START EXTRACTED ENTRIES

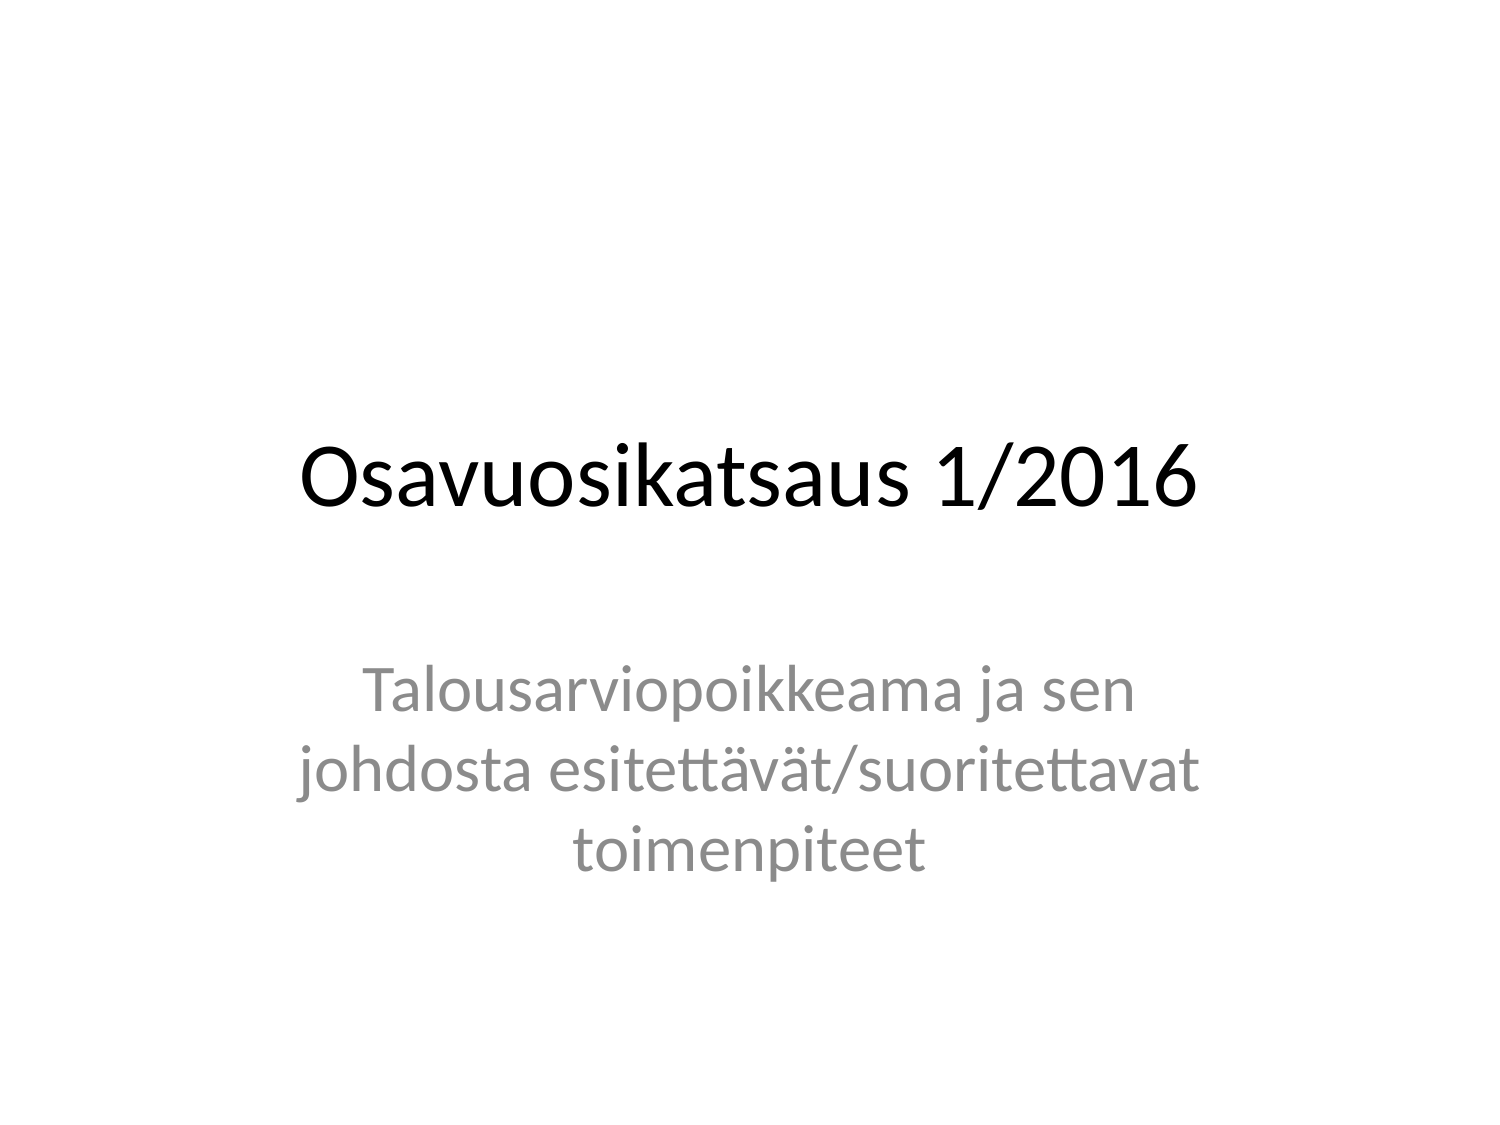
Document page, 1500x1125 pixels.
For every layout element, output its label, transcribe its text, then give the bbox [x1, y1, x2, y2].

subtitle Talousarviopoikkeama ja sen johdosta esitettävät/suoritettavat toimenpiteet [225, 637, 1275, 925]
title Osavuosikatsaus 1/2016 [112, 349, 1388, 591]
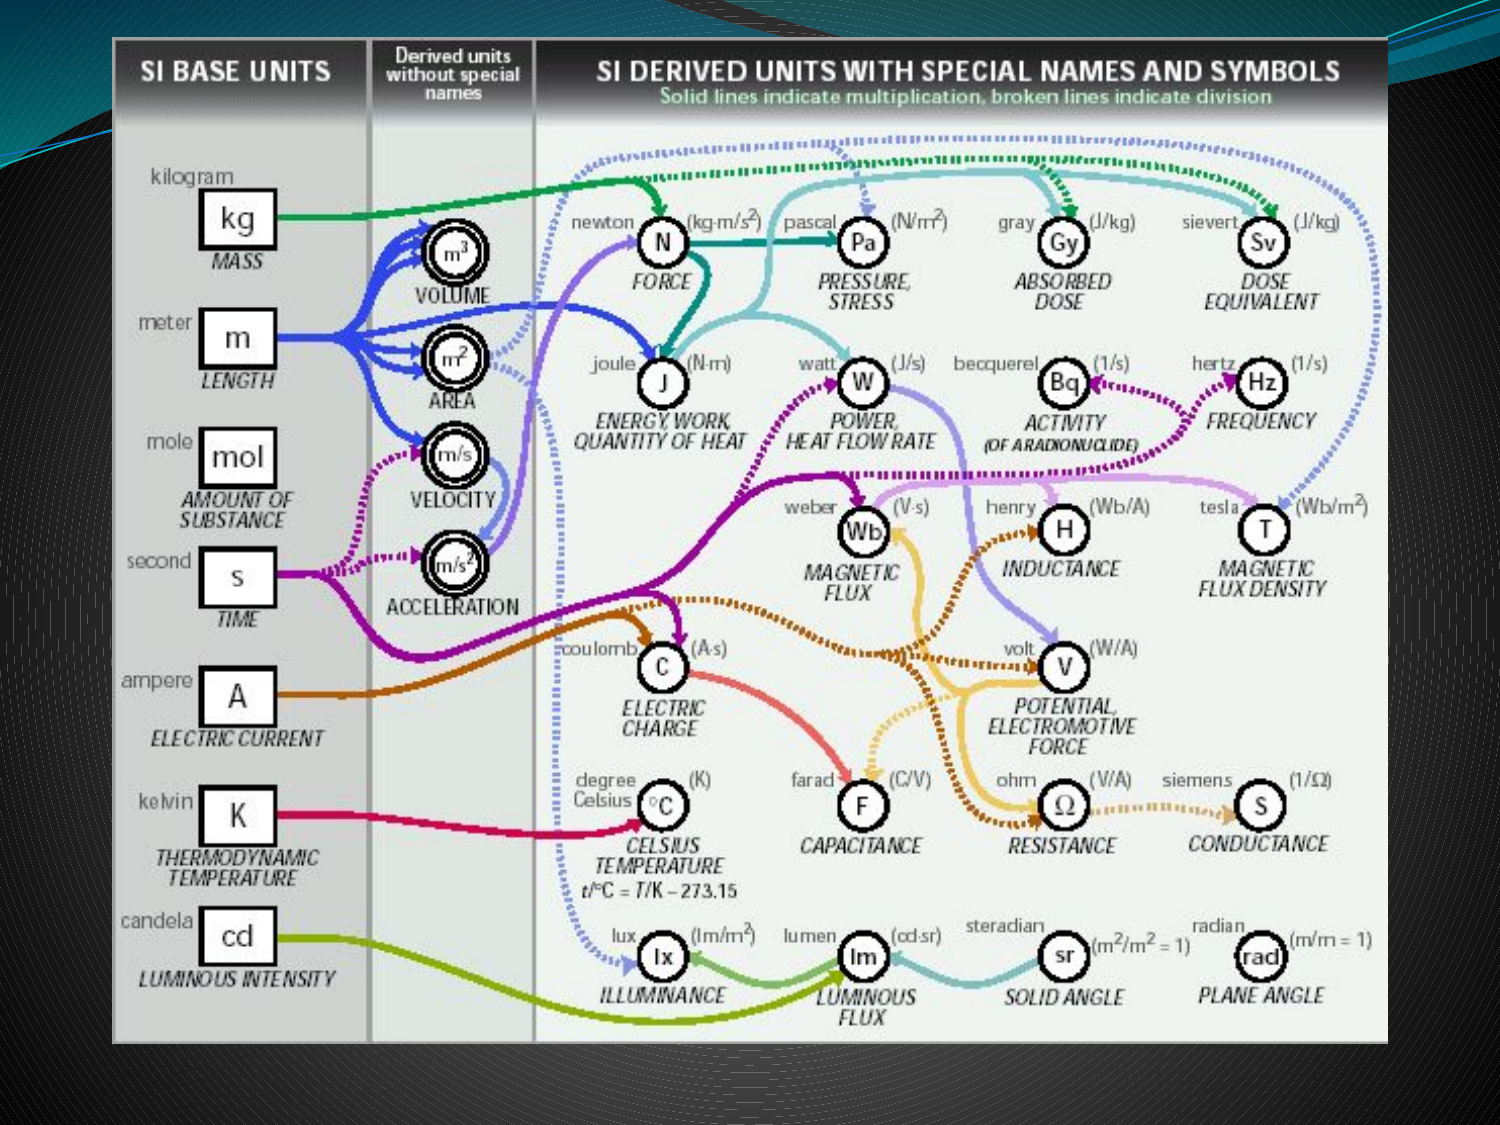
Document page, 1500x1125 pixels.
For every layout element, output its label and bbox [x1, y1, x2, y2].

picture [112, 37, 1388, 1045]
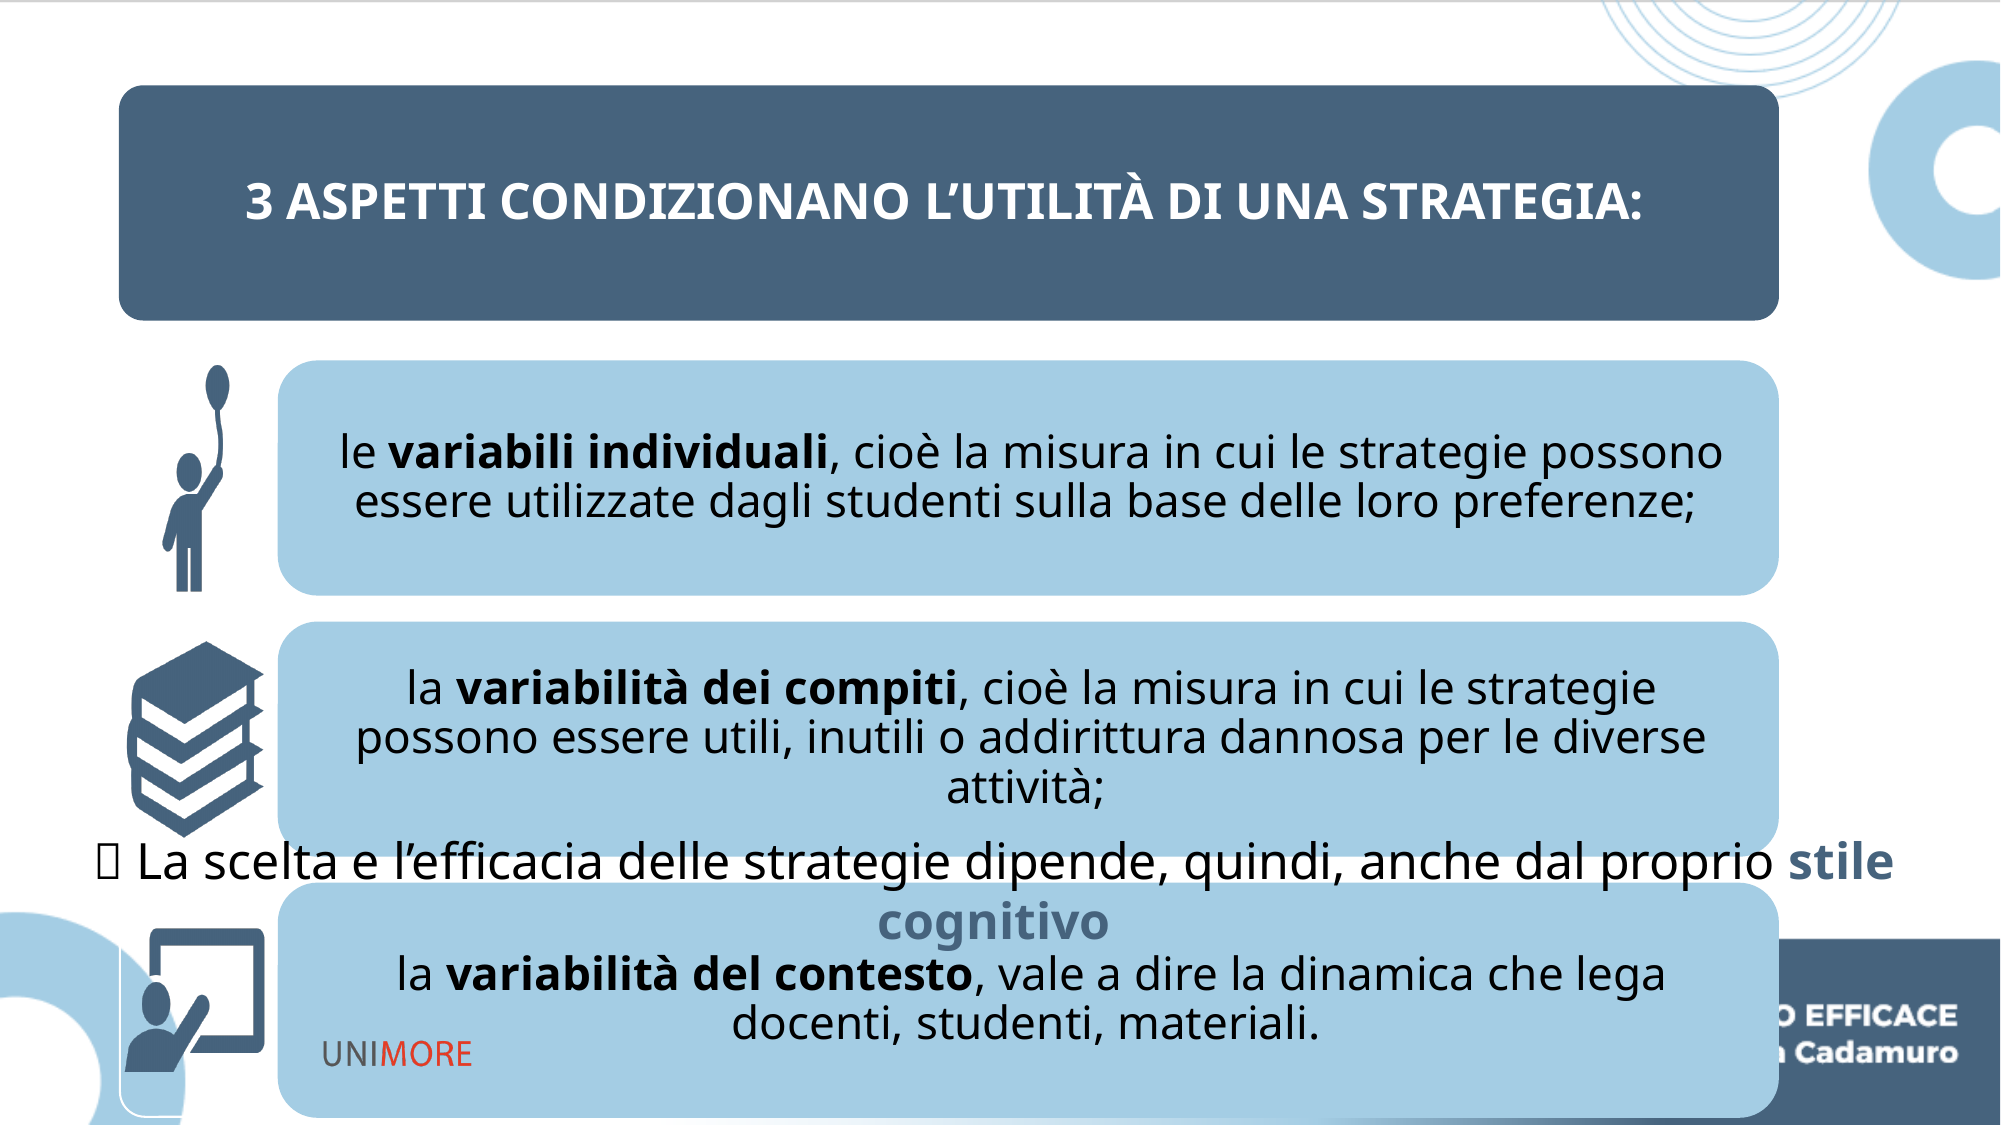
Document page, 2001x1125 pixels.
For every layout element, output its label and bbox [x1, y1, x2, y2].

text_box [0, 85, 1989, 898]
picture [0, 0, 2001, 1125]
picture [320, 1039, 474, 1069]
picture [121, 898, 268, 1115]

END EXTRACTED ENTRIES

### ABOUT THIS TASK
In transcribing the lines above, omit the images and keep all else exact.

### RESPONSE
Document page, 1500x1125 pixels.
For every layout element, output its label, transcribe its text, then give the bbox [x1, y1, x2, y2].

subtitle Talousarviopoikkeama ja sen johdosta esitettävät/suoritettavat toimenpiteet [225, 637, 1275, 925]
title Osavuosikatsaus 1/2016 [112, 349, 1388, 591]
Document page, 1500x1125 pixels.
For every layout element, output its label and bbox [x1, y1, x2, y2].

picture [112, 37, 1388, 1045]
Document page, 2001x1125 pixels.
For every layout element, output its label and bbox [x1, y1, x2, y2].

text_box [0, 85, 1989, 898]
picture [0, 0, 2001, 1125]
picture [320, 1039, 474, 1069]
picture [121, 898, 268, 1115]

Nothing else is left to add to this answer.